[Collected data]
-*-*-
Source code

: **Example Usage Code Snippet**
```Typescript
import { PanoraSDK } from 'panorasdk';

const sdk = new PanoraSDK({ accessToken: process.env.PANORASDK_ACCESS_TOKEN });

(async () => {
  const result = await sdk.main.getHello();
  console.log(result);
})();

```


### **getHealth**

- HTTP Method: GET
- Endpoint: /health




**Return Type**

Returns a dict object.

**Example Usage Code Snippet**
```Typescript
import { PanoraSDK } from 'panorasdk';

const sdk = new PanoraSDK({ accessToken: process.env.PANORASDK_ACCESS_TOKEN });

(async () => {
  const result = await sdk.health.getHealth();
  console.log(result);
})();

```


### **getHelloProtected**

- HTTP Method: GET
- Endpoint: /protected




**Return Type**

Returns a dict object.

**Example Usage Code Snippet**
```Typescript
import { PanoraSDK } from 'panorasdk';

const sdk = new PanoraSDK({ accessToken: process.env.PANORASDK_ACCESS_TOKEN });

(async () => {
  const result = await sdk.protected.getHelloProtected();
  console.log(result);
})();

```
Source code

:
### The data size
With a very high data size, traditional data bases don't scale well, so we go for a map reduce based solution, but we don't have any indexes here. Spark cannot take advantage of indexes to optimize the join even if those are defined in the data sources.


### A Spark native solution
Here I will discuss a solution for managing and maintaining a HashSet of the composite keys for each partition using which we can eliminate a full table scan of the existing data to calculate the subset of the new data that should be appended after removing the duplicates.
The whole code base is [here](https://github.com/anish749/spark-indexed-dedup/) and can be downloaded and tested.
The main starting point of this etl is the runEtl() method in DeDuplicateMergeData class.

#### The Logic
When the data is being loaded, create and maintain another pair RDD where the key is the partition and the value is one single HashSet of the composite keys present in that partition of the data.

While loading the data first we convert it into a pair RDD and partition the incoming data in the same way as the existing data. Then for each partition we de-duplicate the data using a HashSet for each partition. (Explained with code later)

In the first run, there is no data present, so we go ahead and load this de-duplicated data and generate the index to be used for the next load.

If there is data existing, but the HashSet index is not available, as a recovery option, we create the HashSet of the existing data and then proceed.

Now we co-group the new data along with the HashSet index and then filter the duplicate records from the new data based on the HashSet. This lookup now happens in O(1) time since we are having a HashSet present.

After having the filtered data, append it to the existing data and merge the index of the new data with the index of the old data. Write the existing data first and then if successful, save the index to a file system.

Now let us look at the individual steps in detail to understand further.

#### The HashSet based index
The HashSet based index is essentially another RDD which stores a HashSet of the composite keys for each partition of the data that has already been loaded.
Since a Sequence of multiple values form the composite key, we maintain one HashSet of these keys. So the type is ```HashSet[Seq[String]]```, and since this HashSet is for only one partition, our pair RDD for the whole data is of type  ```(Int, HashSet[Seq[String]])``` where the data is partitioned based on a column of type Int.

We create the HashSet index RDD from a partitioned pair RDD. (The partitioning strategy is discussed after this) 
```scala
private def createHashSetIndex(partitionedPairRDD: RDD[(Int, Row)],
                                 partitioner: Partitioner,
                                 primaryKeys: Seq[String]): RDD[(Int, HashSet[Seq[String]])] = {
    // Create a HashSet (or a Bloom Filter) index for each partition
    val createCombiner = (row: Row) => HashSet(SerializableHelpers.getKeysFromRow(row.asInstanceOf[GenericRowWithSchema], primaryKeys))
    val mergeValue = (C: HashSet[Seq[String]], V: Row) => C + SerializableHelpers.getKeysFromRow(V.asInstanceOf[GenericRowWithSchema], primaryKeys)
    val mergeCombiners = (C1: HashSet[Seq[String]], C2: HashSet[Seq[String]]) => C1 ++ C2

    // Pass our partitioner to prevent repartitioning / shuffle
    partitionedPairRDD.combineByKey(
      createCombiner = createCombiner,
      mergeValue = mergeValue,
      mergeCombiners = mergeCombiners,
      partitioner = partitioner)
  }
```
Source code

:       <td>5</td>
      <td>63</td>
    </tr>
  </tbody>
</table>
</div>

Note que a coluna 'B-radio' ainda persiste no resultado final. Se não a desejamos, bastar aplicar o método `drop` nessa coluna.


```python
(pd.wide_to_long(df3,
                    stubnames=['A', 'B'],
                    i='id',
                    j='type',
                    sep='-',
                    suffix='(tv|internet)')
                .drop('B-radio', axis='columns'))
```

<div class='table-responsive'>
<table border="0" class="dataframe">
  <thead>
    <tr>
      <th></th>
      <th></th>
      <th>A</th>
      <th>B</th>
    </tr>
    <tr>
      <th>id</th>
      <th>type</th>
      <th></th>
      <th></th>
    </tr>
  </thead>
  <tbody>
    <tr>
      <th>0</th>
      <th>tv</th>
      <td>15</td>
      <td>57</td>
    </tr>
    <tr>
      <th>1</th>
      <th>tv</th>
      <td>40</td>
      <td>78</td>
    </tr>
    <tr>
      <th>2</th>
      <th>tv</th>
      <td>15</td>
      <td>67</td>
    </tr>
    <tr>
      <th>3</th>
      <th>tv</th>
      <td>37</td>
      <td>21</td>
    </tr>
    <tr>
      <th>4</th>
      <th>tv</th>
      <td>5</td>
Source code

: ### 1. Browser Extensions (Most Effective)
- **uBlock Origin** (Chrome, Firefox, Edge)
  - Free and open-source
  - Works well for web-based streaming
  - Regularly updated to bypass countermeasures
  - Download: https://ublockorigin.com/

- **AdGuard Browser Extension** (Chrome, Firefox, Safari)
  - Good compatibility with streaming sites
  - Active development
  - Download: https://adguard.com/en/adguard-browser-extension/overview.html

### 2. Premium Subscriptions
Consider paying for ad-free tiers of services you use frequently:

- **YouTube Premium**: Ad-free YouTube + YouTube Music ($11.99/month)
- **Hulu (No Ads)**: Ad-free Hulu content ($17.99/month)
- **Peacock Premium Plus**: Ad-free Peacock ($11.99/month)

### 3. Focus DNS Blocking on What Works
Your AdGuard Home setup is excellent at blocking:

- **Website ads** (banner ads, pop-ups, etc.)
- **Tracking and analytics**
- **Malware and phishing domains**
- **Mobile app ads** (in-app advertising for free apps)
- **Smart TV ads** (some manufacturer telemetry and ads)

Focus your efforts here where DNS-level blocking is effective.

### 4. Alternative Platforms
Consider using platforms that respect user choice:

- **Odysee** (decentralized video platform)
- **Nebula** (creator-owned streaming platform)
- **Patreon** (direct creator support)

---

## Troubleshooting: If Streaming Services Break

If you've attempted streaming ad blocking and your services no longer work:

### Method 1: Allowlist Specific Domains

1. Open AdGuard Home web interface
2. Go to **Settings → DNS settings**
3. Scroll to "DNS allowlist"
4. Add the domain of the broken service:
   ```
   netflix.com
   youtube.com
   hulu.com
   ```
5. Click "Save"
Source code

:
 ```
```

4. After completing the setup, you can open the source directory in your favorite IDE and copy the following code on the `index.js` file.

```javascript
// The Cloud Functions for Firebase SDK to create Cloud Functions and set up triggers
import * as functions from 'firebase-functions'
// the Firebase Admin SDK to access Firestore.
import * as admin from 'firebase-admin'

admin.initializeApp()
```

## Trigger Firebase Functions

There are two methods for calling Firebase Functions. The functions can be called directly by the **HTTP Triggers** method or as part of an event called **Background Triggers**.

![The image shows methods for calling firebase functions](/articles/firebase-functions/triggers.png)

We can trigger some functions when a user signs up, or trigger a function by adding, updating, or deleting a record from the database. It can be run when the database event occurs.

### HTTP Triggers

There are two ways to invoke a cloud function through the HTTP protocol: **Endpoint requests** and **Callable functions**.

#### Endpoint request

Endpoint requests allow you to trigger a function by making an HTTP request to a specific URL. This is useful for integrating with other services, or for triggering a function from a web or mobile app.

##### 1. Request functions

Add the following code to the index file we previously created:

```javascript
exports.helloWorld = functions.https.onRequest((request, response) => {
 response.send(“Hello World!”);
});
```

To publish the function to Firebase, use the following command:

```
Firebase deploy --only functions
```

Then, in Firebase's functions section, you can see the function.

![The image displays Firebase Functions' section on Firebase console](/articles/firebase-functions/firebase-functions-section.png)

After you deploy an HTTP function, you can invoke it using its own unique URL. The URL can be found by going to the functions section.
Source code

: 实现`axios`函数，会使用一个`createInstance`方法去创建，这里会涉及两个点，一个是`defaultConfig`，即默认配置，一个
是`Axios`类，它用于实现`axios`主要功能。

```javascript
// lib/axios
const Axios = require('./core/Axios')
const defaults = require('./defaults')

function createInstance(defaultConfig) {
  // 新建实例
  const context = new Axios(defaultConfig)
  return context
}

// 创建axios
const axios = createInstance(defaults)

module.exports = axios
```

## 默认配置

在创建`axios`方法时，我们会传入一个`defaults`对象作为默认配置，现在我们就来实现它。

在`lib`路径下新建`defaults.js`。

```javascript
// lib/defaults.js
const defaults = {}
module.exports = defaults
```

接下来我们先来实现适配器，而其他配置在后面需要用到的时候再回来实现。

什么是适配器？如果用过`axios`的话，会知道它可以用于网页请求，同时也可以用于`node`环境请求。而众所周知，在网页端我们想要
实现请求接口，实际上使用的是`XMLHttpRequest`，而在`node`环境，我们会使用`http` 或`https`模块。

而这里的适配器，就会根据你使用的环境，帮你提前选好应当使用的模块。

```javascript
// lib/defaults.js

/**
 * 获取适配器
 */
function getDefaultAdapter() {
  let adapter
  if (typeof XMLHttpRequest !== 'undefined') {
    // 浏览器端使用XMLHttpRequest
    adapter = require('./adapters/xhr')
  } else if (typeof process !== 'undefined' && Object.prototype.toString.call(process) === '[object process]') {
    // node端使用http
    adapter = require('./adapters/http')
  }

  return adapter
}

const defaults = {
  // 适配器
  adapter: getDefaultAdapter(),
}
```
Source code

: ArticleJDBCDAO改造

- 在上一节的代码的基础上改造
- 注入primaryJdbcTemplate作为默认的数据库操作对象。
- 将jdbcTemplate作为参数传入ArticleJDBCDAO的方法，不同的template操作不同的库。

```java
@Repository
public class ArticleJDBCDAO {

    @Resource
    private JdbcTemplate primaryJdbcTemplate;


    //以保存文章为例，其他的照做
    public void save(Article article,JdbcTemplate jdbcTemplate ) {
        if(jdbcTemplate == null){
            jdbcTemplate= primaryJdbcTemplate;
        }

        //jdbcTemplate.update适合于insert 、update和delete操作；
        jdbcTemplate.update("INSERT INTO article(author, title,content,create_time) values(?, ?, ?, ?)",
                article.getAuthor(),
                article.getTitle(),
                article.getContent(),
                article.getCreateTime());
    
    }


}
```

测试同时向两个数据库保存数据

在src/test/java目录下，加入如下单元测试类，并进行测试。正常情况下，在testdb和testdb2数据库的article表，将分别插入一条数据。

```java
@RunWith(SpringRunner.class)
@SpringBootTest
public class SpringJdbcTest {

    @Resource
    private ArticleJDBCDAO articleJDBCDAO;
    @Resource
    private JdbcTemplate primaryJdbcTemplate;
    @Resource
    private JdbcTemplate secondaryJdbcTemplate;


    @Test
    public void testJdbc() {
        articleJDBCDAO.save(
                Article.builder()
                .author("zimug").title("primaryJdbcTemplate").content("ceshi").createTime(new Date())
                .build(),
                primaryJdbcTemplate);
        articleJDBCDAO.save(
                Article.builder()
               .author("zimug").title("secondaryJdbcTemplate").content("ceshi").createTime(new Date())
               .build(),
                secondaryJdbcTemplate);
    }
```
-*-*-
» DESCRIPTION OF THE TASK
In the entries above, find each line that has the word "methods". Copy it.

» WRITTEN RESPONSE
There are two methods for calling Firebase Functions. The functions can be called directly by the **HTTP Triggers** method or as part of an event called **Background Triggers**.
![The image shows methods for calling firebase functions](/articles/firebase-functions/triggers.png)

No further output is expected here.